TASK TO CARRY OUT :: Copy every line of the records below, keeping each word, letter, and punctuation mark unchanged.

-- BEGIN --

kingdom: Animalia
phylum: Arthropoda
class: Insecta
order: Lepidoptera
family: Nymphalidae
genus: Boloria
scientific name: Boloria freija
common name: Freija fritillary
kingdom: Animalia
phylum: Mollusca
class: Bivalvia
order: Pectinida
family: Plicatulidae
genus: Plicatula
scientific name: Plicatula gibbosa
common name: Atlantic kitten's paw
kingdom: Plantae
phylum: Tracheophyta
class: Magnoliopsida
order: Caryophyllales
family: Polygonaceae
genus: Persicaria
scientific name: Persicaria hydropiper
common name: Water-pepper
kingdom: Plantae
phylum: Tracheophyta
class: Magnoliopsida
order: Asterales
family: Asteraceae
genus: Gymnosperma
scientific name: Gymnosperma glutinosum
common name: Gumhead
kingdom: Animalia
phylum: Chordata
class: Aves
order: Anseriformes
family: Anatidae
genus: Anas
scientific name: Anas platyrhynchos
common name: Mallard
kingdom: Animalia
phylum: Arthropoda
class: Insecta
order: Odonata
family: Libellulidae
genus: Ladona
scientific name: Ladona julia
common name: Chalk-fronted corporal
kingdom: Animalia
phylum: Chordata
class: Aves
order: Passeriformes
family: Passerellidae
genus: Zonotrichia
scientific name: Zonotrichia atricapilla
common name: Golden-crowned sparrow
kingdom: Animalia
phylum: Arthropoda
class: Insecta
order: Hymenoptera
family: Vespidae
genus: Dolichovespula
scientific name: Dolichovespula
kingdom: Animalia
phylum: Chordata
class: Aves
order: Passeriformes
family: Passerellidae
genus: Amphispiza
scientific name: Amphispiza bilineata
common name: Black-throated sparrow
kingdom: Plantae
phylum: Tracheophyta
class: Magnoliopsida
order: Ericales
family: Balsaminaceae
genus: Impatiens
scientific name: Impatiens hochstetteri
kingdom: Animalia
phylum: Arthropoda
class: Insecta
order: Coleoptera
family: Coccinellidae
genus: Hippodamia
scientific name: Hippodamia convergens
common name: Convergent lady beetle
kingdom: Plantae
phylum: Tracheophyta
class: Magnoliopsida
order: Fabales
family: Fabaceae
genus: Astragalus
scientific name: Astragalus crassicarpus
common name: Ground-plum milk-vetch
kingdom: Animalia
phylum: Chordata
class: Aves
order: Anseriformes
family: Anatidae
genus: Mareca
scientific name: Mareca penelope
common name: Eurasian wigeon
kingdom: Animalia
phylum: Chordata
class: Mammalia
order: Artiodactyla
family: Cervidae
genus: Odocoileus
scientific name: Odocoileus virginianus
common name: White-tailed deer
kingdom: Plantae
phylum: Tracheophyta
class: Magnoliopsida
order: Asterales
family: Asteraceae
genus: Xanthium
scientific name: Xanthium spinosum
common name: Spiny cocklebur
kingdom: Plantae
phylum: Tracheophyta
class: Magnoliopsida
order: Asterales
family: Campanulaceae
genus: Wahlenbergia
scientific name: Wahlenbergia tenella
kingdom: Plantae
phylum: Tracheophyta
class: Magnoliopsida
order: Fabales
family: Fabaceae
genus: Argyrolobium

-- END --

COMPLETE OUTPUT ::
kingdom: Animalia
phylum: Arthropoda
class: Insecta
order: Lepidoptera
family: Nymphalidae
genus: Boloria
scientific name: Boloria freija
common name: Freija fritillary
kingdom: Animalia
phylum: Mollusca
class: Bivalvia
order: Pectinida
family: Plicatulidae
genus: Plicatula
scientific name: Plicatula gibbosa
common name: Atlantic kitten's paw
kingdom: Plantae
phylum: Tracheophyta
class: Magnoliopsida
order: Caryophyllales
family: Polygonaceae
genus: Persicaria
scientific name: Persicaria hydropiper
common name: Water-pepper
kingdom: Plantae
phylum: Tracheophyta
class: Magnoliopsida
order: Asterales
family: Asteraceae
genus: Gymnosperma
scientific name: Gymnosperma glutinosum
common name: Gumhead
kingdom: Animalia
phylum: Chordata
class: Aves
order: Anseriformes
family: Anatidae
genus: Anas
scientific name: Anas platyrhynchos
common name: Mallard
kingdom: Animalia
phylum: Arthropoda
class: Insecta
order: Odonata
family: Libellulidae
genus: Ladona
scientific name: Ladona julia
common name: Chalk-fronted corporal
kingdom: Animalia
phylum: Chordata
class: Aves
order: Passeriformes
family: Passerellidae
genus: Zonotrichia
scientific name: Zonotrichia atricapilla
common name: Golden-crowned sparrow
kingdom: Animalia
phylum: Arthropoda
class: Insecta
order: Hymenoptera
family: Vespidae
genus: Dolichovespula
scientific name: Dolichovespula
kingdom: Animalia
phylum: Chordata
class: Aves
order: Passeriformes
family: Passerellidae
genus: Amphispiza
scientific name: Amphispiza bilineata
common name: Black-throated sparrow
kingdom: Plantae
phylum: Tracheophyta
class: Magnoliopsida
order: Ericales
family: Balsaminaceae
genus: Impatiens
scientific name: Impatiens hochstetteri
kingdom: Animalia
phylum: Arthropoda
class: Insecta
order: Coleoptera
family: Coccinellidae
genus: Hippodamia
scientific name: Hippodamia convergens
common name: Convergent lady beetle
kingdom: Plantae
phylum: Tracheophyta
class: Magnoliopsida
order: Fabales
family: Fabaceae
genus: Astragalus
scientific name: Astragalus crassicarpus
common name: Ground-plum milk-vetch
kingdom: Animalia
phylum: Chordata
class: Aves
order: Anseriformes
family: Anatidae
genus: Mareca
scientific name: Mareca penelope
common name: Eurasian wigeon
kingdom: Animalia
phylum: Chordata
class: Mammalia
order: Artiodactyla
family: Cervidae
genus: Odocoileus
scientific name: Odocoileus virginianus
common name: White-tailed deer
kingdom: Plantae
phylum: Tracheophyta
class: Magnoliopsida
order: Asterales
family: Asteraceae
genus: Xanthium
scientific name: Xanthium spinosum
common name: Spiny cocklebur
kingdom: Plantae
phylum: Tracheophyta
class: Magnoliopsida
order: Asterales
family: Campanulaceae
genus: Wahlenbergia
scientific name: Wahlenbergia tenella
kingdom: Plantae
phylum: Tracheophyta
class: Magnoliopsida
order: Fabales
family: Fabaceae
genus: Argyrolobium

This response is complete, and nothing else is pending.